What is required:
Return only those lines of the material that contain "Testis".
****************************************
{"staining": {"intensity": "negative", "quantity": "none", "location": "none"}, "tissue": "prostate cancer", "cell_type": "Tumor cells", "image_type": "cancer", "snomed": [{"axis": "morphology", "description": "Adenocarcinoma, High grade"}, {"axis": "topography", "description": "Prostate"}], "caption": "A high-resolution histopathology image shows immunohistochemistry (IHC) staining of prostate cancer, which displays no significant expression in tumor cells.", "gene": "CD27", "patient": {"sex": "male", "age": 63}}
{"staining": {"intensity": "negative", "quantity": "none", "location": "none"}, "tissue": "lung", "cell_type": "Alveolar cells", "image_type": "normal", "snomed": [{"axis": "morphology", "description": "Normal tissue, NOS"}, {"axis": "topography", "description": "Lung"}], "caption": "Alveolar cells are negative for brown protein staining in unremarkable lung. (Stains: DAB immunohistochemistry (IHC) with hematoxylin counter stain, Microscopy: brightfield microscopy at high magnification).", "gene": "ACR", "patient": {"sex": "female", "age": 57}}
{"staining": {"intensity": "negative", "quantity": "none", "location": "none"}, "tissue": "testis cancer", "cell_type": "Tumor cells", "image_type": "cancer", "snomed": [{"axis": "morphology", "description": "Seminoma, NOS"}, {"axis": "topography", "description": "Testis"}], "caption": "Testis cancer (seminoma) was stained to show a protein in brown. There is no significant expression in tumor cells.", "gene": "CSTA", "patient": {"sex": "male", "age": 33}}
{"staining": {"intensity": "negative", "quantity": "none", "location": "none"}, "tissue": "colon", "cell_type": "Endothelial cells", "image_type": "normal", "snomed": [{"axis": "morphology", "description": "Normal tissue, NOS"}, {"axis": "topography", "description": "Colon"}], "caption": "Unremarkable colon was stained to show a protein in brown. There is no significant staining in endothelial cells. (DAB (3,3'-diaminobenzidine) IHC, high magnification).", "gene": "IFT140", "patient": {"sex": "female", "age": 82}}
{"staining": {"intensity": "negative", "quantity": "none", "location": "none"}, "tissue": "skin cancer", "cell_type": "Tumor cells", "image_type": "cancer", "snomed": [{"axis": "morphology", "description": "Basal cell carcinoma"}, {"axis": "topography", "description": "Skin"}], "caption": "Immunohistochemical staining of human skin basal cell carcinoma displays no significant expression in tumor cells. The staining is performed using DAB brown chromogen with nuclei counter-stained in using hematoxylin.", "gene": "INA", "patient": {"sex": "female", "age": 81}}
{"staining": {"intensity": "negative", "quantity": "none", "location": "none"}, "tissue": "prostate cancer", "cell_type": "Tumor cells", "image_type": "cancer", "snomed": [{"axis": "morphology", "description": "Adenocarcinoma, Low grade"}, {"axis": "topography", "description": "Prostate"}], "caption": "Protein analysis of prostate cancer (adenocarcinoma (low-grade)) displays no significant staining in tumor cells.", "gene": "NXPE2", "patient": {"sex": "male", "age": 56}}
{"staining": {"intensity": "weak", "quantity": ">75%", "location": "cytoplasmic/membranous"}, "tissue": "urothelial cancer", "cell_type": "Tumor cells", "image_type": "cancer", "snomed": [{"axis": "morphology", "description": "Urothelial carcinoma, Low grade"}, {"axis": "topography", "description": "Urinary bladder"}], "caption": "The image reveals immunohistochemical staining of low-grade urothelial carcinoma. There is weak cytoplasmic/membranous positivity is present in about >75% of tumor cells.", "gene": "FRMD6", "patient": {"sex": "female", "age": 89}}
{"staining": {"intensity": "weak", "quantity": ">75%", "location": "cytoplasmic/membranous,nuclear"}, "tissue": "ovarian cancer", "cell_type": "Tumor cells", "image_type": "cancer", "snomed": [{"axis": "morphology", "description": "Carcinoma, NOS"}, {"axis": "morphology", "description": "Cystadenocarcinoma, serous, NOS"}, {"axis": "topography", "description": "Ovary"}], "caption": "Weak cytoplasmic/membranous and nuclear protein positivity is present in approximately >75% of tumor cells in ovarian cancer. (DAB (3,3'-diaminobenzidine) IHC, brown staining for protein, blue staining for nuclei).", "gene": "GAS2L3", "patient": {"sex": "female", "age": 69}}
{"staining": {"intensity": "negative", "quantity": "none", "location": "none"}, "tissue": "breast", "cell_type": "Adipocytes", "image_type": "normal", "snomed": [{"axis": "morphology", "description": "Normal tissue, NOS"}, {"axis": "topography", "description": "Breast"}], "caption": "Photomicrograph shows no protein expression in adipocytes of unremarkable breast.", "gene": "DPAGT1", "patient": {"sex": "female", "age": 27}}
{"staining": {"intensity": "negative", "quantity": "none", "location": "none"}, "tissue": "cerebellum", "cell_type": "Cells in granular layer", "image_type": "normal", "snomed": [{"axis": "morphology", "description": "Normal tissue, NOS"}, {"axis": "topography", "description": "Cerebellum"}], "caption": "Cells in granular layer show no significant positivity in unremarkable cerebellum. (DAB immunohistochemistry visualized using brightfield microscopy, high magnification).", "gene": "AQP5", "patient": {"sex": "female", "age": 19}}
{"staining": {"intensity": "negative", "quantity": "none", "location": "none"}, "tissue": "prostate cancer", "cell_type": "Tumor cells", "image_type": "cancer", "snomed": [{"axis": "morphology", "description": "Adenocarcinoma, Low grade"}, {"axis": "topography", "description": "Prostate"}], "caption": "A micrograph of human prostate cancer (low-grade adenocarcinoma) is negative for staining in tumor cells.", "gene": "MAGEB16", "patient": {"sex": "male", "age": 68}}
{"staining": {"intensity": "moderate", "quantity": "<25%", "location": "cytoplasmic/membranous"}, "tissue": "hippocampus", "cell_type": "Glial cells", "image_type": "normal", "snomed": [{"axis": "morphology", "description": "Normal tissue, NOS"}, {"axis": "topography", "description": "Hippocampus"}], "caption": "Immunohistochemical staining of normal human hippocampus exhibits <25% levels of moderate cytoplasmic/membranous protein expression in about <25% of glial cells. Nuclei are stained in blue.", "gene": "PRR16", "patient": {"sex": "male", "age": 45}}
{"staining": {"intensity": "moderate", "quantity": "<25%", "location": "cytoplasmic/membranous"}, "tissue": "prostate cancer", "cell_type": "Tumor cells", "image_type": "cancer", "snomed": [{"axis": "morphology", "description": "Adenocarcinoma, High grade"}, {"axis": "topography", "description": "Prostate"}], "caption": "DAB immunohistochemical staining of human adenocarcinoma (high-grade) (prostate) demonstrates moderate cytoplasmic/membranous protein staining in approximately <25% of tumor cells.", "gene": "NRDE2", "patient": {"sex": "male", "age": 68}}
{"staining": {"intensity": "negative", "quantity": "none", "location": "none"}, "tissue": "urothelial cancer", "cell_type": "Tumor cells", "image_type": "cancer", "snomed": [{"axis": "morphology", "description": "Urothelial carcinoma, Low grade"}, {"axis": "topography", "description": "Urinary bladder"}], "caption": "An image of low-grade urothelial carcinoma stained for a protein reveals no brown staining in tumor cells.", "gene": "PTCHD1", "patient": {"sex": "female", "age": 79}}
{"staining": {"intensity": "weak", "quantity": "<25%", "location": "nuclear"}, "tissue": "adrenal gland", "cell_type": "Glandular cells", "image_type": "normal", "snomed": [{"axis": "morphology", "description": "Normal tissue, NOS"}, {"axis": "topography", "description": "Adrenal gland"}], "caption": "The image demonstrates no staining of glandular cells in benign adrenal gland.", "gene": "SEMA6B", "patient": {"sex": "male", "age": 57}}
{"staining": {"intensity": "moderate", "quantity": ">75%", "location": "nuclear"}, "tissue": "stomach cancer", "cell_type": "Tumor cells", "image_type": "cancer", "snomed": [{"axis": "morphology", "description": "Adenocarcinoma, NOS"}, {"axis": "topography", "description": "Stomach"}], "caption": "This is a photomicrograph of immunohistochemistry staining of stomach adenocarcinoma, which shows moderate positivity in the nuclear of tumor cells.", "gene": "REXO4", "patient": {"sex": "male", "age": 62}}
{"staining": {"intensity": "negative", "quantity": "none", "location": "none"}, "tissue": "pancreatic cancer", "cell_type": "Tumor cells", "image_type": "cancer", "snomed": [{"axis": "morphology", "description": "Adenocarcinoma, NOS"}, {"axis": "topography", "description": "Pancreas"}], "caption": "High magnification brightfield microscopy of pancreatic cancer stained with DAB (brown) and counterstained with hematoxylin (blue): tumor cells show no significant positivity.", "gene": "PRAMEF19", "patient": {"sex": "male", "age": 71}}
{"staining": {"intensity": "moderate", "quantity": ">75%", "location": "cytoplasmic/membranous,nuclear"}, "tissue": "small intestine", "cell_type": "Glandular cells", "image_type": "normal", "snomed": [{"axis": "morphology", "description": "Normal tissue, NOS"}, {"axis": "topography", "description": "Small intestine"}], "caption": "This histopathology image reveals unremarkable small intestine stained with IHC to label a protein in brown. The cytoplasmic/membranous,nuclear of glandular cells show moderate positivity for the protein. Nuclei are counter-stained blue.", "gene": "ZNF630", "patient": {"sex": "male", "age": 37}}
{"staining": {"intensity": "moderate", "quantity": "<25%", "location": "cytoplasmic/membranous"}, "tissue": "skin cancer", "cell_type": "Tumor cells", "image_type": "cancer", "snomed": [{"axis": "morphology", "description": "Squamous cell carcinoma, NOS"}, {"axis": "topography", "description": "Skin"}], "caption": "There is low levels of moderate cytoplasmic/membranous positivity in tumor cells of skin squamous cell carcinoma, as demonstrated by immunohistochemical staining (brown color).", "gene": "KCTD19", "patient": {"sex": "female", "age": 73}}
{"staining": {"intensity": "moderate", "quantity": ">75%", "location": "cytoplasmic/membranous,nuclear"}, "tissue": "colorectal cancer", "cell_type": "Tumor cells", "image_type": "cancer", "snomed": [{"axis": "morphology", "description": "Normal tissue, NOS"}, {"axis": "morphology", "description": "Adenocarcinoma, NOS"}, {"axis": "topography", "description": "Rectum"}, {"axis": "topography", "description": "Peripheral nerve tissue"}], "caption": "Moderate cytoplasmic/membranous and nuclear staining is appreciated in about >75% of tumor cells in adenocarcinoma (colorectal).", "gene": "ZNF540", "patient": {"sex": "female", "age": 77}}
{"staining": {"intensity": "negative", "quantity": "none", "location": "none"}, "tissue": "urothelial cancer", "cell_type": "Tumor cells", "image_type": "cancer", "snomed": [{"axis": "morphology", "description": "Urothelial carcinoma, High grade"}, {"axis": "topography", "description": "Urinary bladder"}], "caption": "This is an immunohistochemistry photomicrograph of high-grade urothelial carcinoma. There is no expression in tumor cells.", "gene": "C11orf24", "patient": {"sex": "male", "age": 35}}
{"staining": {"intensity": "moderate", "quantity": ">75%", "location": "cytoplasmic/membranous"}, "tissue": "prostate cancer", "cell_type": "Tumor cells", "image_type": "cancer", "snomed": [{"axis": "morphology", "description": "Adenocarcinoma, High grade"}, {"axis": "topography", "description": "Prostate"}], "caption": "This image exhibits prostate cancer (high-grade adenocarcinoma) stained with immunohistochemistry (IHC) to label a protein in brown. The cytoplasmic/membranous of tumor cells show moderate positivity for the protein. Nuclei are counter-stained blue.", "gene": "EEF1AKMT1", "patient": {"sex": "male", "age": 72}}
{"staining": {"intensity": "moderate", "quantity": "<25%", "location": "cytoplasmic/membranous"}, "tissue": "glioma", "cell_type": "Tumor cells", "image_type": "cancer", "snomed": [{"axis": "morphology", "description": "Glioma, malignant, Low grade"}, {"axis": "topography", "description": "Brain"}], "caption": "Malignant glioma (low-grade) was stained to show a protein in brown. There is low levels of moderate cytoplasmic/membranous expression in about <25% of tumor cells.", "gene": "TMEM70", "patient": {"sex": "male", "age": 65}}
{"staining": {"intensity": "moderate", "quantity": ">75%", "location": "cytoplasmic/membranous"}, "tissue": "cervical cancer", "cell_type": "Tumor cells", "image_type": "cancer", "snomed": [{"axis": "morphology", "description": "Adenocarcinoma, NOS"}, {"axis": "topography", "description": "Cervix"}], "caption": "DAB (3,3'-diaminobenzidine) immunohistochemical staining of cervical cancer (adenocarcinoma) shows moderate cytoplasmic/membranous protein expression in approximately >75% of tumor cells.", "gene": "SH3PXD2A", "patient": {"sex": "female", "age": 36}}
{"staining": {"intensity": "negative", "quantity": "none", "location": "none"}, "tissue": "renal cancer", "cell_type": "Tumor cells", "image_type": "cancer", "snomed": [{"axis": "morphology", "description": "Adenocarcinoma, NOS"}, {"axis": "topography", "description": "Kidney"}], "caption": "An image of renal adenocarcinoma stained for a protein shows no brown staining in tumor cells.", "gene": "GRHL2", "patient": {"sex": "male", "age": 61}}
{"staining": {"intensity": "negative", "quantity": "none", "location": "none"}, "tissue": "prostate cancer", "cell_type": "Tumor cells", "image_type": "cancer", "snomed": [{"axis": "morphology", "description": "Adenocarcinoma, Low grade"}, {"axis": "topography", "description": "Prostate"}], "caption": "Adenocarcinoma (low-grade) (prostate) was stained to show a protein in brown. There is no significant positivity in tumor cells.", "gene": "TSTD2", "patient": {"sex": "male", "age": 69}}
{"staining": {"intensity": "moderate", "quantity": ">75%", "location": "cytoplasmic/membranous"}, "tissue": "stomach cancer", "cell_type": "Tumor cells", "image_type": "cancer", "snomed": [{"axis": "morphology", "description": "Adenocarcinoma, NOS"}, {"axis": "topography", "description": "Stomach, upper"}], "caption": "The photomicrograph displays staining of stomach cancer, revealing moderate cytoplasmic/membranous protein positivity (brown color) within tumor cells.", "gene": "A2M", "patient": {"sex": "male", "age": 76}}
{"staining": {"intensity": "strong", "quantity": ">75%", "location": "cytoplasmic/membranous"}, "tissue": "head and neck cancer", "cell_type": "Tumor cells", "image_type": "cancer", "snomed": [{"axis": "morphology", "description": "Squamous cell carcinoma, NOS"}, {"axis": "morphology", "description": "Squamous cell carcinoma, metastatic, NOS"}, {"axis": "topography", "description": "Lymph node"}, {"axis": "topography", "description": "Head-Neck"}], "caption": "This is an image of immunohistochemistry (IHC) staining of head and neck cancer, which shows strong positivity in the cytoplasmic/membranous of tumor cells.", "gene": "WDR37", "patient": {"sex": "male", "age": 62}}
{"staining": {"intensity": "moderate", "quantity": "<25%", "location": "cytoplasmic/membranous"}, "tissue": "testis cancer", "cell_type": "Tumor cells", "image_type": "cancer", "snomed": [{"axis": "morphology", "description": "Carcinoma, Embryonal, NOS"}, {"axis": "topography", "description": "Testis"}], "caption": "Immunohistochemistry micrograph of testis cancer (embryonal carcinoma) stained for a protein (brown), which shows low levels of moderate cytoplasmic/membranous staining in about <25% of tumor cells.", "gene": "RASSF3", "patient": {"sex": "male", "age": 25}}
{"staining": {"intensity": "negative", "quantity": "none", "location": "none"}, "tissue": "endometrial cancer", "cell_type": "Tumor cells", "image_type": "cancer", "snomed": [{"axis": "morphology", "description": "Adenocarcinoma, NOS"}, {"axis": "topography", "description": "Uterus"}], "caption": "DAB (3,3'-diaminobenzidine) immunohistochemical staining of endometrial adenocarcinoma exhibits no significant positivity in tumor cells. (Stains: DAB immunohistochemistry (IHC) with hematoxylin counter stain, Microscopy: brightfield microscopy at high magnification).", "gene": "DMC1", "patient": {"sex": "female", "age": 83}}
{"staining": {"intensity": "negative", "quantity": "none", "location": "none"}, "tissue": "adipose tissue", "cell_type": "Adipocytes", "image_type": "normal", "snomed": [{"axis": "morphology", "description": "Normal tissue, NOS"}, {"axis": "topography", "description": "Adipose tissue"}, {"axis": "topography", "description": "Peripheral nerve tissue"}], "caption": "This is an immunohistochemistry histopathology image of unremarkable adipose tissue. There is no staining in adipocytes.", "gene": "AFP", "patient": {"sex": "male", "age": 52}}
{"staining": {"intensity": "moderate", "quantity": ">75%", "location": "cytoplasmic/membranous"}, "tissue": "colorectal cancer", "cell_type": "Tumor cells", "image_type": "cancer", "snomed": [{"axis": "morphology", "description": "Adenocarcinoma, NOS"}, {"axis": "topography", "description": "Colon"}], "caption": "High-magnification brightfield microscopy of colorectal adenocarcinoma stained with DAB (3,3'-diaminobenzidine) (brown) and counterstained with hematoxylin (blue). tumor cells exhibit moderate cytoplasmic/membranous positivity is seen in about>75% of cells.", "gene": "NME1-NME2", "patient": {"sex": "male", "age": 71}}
****************************************
Solution to this task:
{"staining": {"intensity": "negative", "quantity": "none", "location": "none"}, "tissue": "testis cancer", "cell_type": "Tumor cells", "image_type": "cancer", "snomed": [{"axis": "morphology", "description": "Seminoma, NOS"}, {"axis": "topography", "description": "Testis"}], "caption": "Testis cancer (seminoma) was stained to show a protein in brown. There is no significant expression in tumor cells.", "gene": "CSTA", "patient": {"sex": "male", "age": 33}}
{"staining": {"intensity": "moderate", "quantity": "<25%", "location": "cytoplasmic/membranous"}, "tissue": "testis cancer", "cell_type": "Tumor cells", "image_type": "cancer", "snomed": [{"axis": "morphology", "description": "Carcinoma, Embryonal, NOS"}, {"axis": "topography", "description": "Testis"}], "caption": "Immunohistochemistry micrograph of testis cancer (embryonal carcinoma) stained for a protein (brown), which shows low levels of moderate cytoplasmic/membranous staining in about <25% of tumor cells.", "gene": "RASSF3", "patient": {"sex": "male", "age": 25}}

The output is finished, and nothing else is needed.